Just a flip through the photo selection drew me in. Who wouldn’t be captivated by the sight of the Pan Pacific Auditorium - shaped like an ocean liner complete with funnels - where Lewis competed in a roller-skating tournament as a boy.

Growing up in the I Love Lucy era, Lewis says, “Hollywood cast a spell over me when I could barely walk.” He lived fifty miles from San Francisco in Santa Rosa, an unspoilt piece of small town America that was often used for location filming, and the opportunity as a young man to be an extra in the Bette Davis film Storm Centre cemented the showbiz dream in his heart.

Before long, he was living in LA, where he paints a vivid picture of an aspiring acting community sweltering in the heat by day and chilling by evening in the cool breeze on the pier.

In the faded grandeur of the Halifax Apartments on Yucca Street, “once home to top line entertainers from silent film stars to opera queens” were now “hordes of aging holdouts and young blurry-eyed believers in great American dreams.”

Despite Hollywood’s association with the silver screen, Lewis’ dreams weren’t of movie stardom but of penning a Broadway musical. Los Angeles was also a theatre town. “There were dozens of small theatres, a good many in walking distance of where I lived.” There was also a bottomless pool of acting, composing and producing talent with everyone desperate to be part of any show that might get a review and lead to bigger things - even if that meant working for free or paying for the privilege.
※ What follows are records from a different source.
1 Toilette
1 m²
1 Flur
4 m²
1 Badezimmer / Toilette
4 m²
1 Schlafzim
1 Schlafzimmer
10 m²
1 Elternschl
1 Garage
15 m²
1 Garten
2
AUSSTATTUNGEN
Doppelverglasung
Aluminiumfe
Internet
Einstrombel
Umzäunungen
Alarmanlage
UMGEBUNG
Lewis is also the author of Broadway Musicals: A Hundred Year History. But he’s best known today as America’s foremost commentator on the world of circus. He blogs on the subject as Showbiz David and has written several books on the big top including, most recently, Inside The Changing Circus (penned as David Lewis Hammarstrom).

So it’s no surprise that he pinned his Broadway dreams to a show about the origins of the Ringling Brothers Circus called Those Ringlings.
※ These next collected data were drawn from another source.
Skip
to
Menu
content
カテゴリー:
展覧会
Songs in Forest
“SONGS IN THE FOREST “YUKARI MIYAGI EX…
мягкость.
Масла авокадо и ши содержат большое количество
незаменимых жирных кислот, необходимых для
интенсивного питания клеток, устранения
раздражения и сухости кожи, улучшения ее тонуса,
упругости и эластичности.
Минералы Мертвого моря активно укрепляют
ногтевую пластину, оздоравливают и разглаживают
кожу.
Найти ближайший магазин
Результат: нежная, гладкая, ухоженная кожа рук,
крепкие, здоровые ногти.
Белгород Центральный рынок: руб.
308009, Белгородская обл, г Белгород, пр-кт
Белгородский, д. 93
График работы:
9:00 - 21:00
Lewis takes us on a rollercoaster ride through the staging of his first show at the 58-seat Actor’s Playhouse: the artistic differences, the thrill of a rave review in Variety - “Tears came streaming down my face” - and the subsequent come down of playing to empty seats.

“Have a good LA reality check laugh on me,” he invites us, ruefully.
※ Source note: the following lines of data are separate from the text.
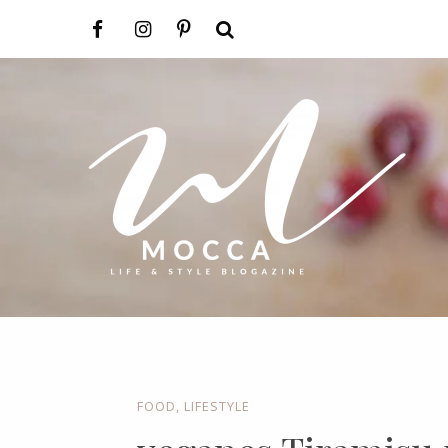
FOOD
,
LIFESTYLE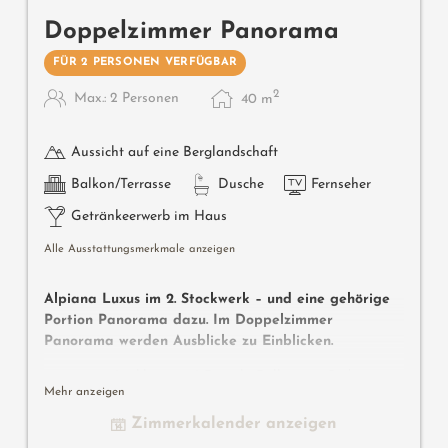
Doppelzimmer Panorama
FÜR 2 PERSONEN VERFÜGBAR
2
Max.: 2 Personen
40
m
Aussicht auf eine Berglandschaft
Balkon/Terrasse
Dusche
Fernseher
Getränkeerwerb im Haus
Alle Ausstattungsmerkmale anzeigen
Alpiana Luxus im 2. Stockwerk – und eine gehörige
Portion Panorama dazu. Im Doppelzimmer
Panorama werden Ausblicke zu Einblicken.
ca. 40-45 m² inkl. 8-10 m² Pergola Balkon zur Südseite
Mehr anzeigen
mit Blick auf den Poolgarten und in die grüne Weite, im
einzigartigen Alpiana Design mit Eichenholz-Fußboden,
Zimmerkalender anzeigen
im 2. Stockwerk, Flat-TV, modernes Badezimmer mit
But in Hollywood, dreams never die; not completely. “You allow yourself another chance, it just keeps going.”

Lewis is a prose stylist with a voice that sizzles on the page. His rich style is perfectly suited to the self-hyping world he describes and makes it easy to imagine how the dialogue in Those Ringlings must have danced. His song titles make me wish I’d been there on opening night.

I hope the show will one day find a new commercial life. (See how easy it is to be caught up in the great Hollywood “maybe...”?)

Lewis is a Hollywood survivor. But woven through his book, and providing its real emotional punch, is a genuine Tinsel Town tragedy in the story of his early collaborator and lifelong friend Mike Kohl.

It’s clear that Mike’s problems were within himself. Hollywood was the backdrop to his downward spiral, not necessarily its cause. Mike’s story nevertheless symbolises the fate of many Hollywood dreams.

Most showbiz memoirs focus on success stories, obscuring the fact that stardom is actually attained by very few. Lewis’ book shows us the reality for the majority who reach for stars that appear closer than they are. Yet such is the passion of the author and the other characters in the tale that even the broken dreams and broken dreamers have a sheen of glamour.

Ultimately, Lewis’ strength is his ability to see through the fantasy without losing sight of it. He’s both clear-eyed cynic and starry-eyed believer, often in the same sentence. If you’ve ever dared to dream, you’ll be with him all the way.

Hopelessly Hollywood by David H. Lewis is available from Amazon.